» **EXERCISE TASKS**:
A - Judge whether each statement agrees with the nBentler help page. For each, answer yes or no and quote the exact words from the page that decide it. (i) The default significance level in nBentler is 0.05. (ii) The page states that the minimized function is always stable. (iii) Users cannot change the constraints used by the implementation.
B - Using the nBentler help page, answer each question on its own line.
(i) What does the function compute?
(ii) What is the default value of the log argument?
(iii) Which equation in Bentler and Yuan (1996) is cited for the hypothesis tested?

EXCERPT PROVIDED Block Start

Bentler and Yuan's Procedure to Determine the Number of Components/Factors

Description

This function computes the Bentler and Yuan's indices for determining the number of components/factors to retain.

Usage

nBentler(x, N, log = TRUE, alpha = 0.05, cor = TRUE,
  details = TRUE, minPar = c(min(lambda) - abs(min(lambda)) + 0.001,
  0.001), maxPar = c(max(lambda), lm(lambda ~
  I(length(lambda):1))$coef[2]), ...)

Arguments

Details

The implemented Bentler and Yuan's procedure must be used with care because the minimized function is not always stable, as Bentler and Yan (1996, 1998) already noted. In many cases, constraints must applied to obtain a solution, as the actual implementation did, but the user can modify these constraints.

The hypothesis tested (Bentler and Yuan, 1996, equation 10) is:

(1) \qquad \qquad H_k: \lambda_{k+i} = \alpha + \beta x_i, (i = 1, \ldots, q)

EXCERPT PROVIDED Block End
LISTED ENTRIES Block Start

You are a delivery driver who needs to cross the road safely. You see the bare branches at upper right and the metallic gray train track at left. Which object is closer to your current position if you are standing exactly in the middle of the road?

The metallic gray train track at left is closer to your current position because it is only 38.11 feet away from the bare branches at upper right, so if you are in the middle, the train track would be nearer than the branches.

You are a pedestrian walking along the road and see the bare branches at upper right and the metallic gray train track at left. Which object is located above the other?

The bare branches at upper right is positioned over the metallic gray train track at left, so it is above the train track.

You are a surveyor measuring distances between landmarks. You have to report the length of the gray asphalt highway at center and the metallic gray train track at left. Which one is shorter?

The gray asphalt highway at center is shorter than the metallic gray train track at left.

LISTED ENTRIES Block End

» **RESPONSES BY ITEM NUMBER**:
A -
(i) Yes: "alpha = 0.05"
(ii) No: "the minimized function is not always stable"
(iii) No: "but the user can modify these constraints"

B -
(i) Bentler and Yuan's indices for determining the number of components/factors to retain
(ii) TRUE
(iii) Equation 10